Ce dont les travailleurs ont besoin, c’est d’une perspective plus large, d’une vue d’ensemble [big picture ;)], qui aide à expliquer en partie les pièges de la situation d'aujourd'hui. Les luttes peuvent rencontrer des difficultés, mais dans le passé, les travailleurs ont surmonté ce même type de difficultés. Il est vrai que peu de gens se battent aujourd'hui. Mais les révolutionnaires devraient pouvoir parler d'autres occasions où cela semblait être le cas, mais où tout l'équilibre social a pu être bouleversé, Paris en 1871, la Russie en 1917, Detroit en 1967, par exemple.

Essayer de comprendre la situation actuelle signifie penser à l'histoire sociale de ce pays, non pas du point de vue des syndicats ou des démocrates, mais du point de vue des possibilités implicites dans les événements et des raisons pour lesquelles elles n'ont pas été réalisées.

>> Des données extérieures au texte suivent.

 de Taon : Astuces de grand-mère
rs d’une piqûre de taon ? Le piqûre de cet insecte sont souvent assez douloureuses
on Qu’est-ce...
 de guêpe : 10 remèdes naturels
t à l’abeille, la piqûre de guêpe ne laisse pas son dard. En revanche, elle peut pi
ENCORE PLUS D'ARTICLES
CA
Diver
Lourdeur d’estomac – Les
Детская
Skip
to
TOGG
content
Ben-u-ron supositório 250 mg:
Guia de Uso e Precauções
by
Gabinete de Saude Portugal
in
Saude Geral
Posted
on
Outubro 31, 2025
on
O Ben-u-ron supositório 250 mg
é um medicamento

Nous devons garder à l'esprit, non seulement ce que les gens ont accompli, mais aussi ce qu'ils ont perdu. Les années 1930 et 1960 portaient toutes les deux la possibilité d'une révolution sociale, mais ni la classe ouvrière ni la population noire ne poussèrent leurs luttes jusqu'au bout. Le problème n'est pas ce que les masses laborieuses n'ont pas fait. C'est ce que les révolutionnaires qui étaient là à l'époque, n'ont même pas essayé de faire pour se préparer à ces possibilités, pour les saisir.

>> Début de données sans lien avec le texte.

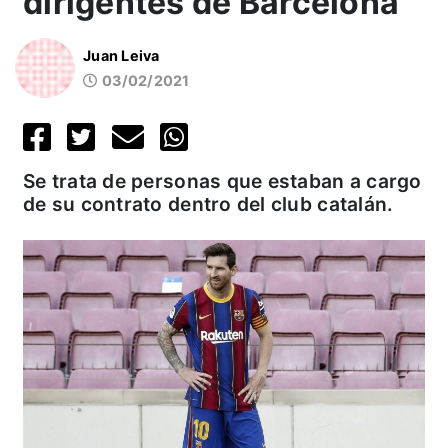
dirigentes de Barcelona
Juan Leiva
03/02/2021
Se trata de personas que estaban a cargo
de su contrato dentro del club catalán.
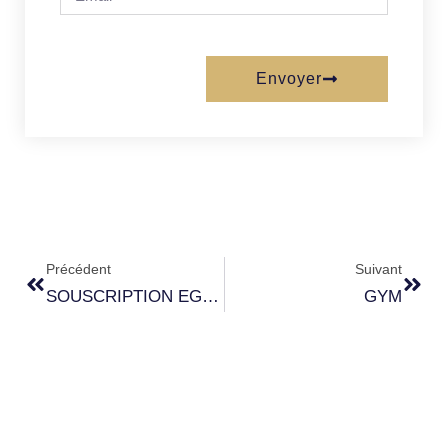
Envoyer
Précédent
Suivant
SOUSCRIPTION EGLISE
GYM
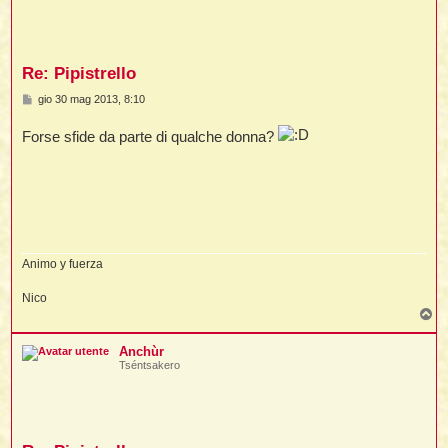
Re: Pipistrello
M
gio 30 mag 2013, 8:10
i
e
s
Forse sfide da parte di qualche donna?
s
a
g
g
l
i
o
l
i
Animo y fuerza
i
Nico
l
T
t
o
p
Anchùr
I
Tséntsakero
l
i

Ces luttes ont produit un certain nombre de réformes. Des réformes telles que la sécurité sociale, l'assurance-chômage, Medicare et Medicaid ont été le prix à payer par le capital pour freiner les luttes dans le cadre de la société de classes. C'était un prix très faible comparé au prix payé par la classe ouvrière : la chance perdue d'une révolution dans ces deux périodes.

Rappelons-nous que l'opportunité perdue dans les années 1930 a directement conduit à l'éviscération de la classe ouvrière par le fascisme et la Seconde Guerre mondiale, avec environ 100 millions de personnes tuées et une grande partie de la capacité de production de la planète gaspillée dans le vaste arsenal de la guerre. L'opportunité perdue dans les années 1960 a directement conduit à l'éviscération morale de la classe ouvrière à laquelle nous assistons aujourd'hui. Bien sûr, nous devons accuser le capitalisme de ce qu’il a fait aux peuples du monde, y compris dans ce pays. Mais la responsabilité d'une classe ouvrière qui est restée essentiellement sans gouvernail incombe à tous ceux qui étaient des pom-pom girls lors de ces mouvements, mais ne se sont jamais battus pour leur donner une perspective différente.

Le capitalisme, comme tout ordre social, repose sur l'acceptation passive de l'exploitation et de l'oppression. On peut prendre part à une grève, voire faire preuve d'une grande combativité, tout en acceptant néanmoins l'exploitation et l'oppression. Cela dépend des objectifs que les travailleurs donnent à leur combat. Et les objectifs dont les travailleurs ont besoin pour leurs luttes, des objectifs menant inextricablement à la révolution, doivent provenir de militants communistes, au sens philosophique du terme.


https://the-spark.net/csart1001.html
L’intérêt ne pense pas, il calcule. Les motifs sont ses chiffres. K. Marx, « Débats sur la loi relative au vol de bois » 1842.